The first thing is a clear cycling chime like a ringing glass that passes through at intervals. He’s got nothing else but that and a feeling of something like a lightless explosion—solid and frozen . . . not warming but still melting into wind or waves. He’s going very far. Although he can’t see, there are shapes around him, darker shadows looming against the dark like cliffs and frothings like sea foam. There are things that seem like panels of transparence, windows, lightless as everything else but looking as if he’s peering through something, from one dark to another. At first he thinks they’re moving past him, but no . . . their positions are fixed, he’s the one who’s moving. Gradually, a low thrumming sound becomes audible, from no particular source, as if all the surrounding landscape rests on a blurring membrane.
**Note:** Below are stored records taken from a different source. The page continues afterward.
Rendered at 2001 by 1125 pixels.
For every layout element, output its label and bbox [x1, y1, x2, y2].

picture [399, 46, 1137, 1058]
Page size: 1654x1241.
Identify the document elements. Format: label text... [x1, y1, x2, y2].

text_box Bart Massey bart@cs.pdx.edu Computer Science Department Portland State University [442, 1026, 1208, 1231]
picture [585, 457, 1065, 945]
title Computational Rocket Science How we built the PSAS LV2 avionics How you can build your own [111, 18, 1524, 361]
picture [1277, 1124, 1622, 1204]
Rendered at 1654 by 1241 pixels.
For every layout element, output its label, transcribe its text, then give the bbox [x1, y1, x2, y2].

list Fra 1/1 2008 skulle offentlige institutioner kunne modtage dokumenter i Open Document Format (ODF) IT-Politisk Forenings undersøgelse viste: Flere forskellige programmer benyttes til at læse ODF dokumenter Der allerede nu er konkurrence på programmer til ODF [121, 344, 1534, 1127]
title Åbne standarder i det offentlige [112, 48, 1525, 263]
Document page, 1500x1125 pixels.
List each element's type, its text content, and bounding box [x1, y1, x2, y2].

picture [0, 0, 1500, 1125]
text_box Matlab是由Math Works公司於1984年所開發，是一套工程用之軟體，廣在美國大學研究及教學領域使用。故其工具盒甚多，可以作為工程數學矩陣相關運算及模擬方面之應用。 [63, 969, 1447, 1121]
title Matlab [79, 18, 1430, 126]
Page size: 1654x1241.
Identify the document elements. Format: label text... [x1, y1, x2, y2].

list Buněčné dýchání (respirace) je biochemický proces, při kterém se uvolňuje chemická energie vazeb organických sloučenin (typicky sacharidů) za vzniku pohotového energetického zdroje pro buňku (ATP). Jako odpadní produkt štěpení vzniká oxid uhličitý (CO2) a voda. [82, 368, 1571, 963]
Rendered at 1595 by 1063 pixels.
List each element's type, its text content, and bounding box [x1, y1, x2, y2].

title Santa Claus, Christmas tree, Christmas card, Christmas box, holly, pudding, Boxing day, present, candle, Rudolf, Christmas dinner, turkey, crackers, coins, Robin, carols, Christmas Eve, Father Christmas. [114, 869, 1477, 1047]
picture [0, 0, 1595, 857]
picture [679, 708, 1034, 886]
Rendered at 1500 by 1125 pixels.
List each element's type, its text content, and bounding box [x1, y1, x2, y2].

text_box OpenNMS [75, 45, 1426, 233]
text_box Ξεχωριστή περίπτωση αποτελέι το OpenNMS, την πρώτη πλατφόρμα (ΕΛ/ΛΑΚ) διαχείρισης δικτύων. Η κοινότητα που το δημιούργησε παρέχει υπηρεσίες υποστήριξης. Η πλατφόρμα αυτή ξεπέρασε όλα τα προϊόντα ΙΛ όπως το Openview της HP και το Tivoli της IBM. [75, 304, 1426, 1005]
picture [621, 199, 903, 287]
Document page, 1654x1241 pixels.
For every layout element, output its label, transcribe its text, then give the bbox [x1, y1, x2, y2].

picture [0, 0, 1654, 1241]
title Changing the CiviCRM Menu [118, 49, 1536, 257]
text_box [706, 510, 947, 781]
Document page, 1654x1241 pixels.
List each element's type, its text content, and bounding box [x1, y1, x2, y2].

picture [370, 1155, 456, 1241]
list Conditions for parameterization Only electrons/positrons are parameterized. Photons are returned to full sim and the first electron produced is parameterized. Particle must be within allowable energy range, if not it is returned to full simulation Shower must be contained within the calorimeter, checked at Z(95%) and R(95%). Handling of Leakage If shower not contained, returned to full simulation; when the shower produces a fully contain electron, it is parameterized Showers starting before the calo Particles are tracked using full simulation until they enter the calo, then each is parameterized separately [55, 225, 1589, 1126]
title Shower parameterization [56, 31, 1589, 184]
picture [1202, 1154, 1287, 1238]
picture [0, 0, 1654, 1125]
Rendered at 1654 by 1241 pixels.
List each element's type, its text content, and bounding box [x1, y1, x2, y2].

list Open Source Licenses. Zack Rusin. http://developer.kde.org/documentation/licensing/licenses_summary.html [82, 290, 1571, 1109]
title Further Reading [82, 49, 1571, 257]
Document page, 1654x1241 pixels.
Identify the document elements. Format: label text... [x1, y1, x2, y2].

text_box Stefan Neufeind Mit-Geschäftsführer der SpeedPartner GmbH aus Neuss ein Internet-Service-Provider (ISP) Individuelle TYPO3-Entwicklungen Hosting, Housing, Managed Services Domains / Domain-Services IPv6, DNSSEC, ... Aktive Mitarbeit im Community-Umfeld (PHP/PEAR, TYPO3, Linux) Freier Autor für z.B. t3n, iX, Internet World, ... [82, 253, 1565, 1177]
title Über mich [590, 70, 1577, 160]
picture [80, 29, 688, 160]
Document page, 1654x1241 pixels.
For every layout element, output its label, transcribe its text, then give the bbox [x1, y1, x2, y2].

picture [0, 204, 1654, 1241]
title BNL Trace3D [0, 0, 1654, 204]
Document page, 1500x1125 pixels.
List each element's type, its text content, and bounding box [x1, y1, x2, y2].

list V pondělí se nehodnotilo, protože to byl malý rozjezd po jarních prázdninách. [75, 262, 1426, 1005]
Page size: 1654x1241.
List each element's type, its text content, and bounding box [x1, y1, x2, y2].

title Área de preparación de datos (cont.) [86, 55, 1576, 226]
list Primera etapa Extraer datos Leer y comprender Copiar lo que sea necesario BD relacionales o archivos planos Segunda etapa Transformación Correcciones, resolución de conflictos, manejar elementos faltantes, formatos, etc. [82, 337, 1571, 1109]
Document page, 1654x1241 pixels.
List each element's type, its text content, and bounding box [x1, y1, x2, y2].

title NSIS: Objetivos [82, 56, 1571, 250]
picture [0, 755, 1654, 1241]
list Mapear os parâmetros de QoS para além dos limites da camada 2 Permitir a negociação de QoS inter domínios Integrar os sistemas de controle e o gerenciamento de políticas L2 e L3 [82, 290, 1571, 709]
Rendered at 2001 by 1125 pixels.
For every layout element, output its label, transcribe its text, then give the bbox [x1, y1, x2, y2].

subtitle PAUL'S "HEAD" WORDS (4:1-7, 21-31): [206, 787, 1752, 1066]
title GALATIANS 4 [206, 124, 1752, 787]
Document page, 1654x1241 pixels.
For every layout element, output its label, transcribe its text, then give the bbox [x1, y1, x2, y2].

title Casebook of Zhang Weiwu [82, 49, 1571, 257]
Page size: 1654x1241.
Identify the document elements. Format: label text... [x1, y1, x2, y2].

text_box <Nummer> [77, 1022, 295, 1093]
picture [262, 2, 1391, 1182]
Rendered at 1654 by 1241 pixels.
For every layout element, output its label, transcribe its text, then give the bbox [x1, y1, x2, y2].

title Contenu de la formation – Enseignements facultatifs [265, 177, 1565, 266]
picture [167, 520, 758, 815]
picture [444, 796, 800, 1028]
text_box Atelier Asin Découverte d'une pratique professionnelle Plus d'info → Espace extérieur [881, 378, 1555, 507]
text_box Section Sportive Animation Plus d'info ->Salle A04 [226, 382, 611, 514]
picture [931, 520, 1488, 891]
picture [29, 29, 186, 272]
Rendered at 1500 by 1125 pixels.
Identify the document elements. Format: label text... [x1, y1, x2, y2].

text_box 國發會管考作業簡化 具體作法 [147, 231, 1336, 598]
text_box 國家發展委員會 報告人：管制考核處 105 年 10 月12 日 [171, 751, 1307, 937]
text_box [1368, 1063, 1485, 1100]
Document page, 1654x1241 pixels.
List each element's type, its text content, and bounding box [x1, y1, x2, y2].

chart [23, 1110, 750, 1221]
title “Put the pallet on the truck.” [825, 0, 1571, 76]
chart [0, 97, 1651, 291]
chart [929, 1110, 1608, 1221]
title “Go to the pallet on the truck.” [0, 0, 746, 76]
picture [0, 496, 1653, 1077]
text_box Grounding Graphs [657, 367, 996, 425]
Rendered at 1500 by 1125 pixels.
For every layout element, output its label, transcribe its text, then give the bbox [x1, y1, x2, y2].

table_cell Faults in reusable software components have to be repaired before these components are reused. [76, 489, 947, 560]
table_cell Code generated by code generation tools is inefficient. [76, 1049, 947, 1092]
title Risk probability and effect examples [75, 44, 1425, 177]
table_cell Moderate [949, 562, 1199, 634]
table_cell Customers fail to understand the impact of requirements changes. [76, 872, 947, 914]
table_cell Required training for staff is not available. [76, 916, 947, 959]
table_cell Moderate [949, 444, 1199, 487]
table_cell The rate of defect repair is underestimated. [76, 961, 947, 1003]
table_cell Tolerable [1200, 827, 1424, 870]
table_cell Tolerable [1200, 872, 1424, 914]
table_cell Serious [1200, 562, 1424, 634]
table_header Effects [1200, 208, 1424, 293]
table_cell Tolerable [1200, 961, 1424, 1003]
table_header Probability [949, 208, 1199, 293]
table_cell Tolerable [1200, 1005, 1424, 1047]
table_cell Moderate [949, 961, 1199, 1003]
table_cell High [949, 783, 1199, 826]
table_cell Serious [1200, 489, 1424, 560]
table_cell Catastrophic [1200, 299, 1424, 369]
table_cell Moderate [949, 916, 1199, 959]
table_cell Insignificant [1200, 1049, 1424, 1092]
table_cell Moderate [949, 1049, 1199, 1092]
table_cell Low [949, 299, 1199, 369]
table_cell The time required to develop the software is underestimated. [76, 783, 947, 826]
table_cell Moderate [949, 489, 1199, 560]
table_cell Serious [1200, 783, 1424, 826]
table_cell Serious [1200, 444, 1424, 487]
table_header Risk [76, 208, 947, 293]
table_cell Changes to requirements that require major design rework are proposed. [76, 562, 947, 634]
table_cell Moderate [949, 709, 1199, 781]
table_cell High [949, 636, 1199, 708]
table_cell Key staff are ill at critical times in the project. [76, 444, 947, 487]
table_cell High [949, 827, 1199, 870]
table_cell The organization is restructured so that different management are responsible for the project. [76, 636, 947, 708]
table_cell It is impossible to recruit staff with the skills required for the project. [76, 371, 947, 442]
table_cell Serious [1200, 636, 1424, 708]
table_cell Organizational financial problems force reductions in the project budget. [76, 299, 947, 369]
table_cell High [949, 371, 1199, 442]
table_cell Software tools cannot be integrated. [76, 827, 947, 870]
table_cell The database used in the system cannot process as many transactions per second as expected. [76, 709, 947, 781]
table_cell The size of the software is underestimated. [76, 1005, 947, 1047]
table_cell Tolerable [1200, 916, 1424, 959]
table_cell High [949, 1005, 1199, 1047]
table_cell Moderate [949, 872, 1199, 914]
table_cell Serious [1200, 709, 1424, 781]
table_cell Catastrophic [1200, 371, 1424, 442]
He continues to move “forward,” and then he starts smelling a warm, sweet, acrid smell, like wood alcohol, but it’s a secondhand sensation, from far off or somebody else. Now he can feel ropes whipping around him, or maybe flying stones, but it seems more like taut ropes spanning vast invisible distances, whipping through the air with a low whistling sound, dropping tiny currents of air or water, small disturbances in the air.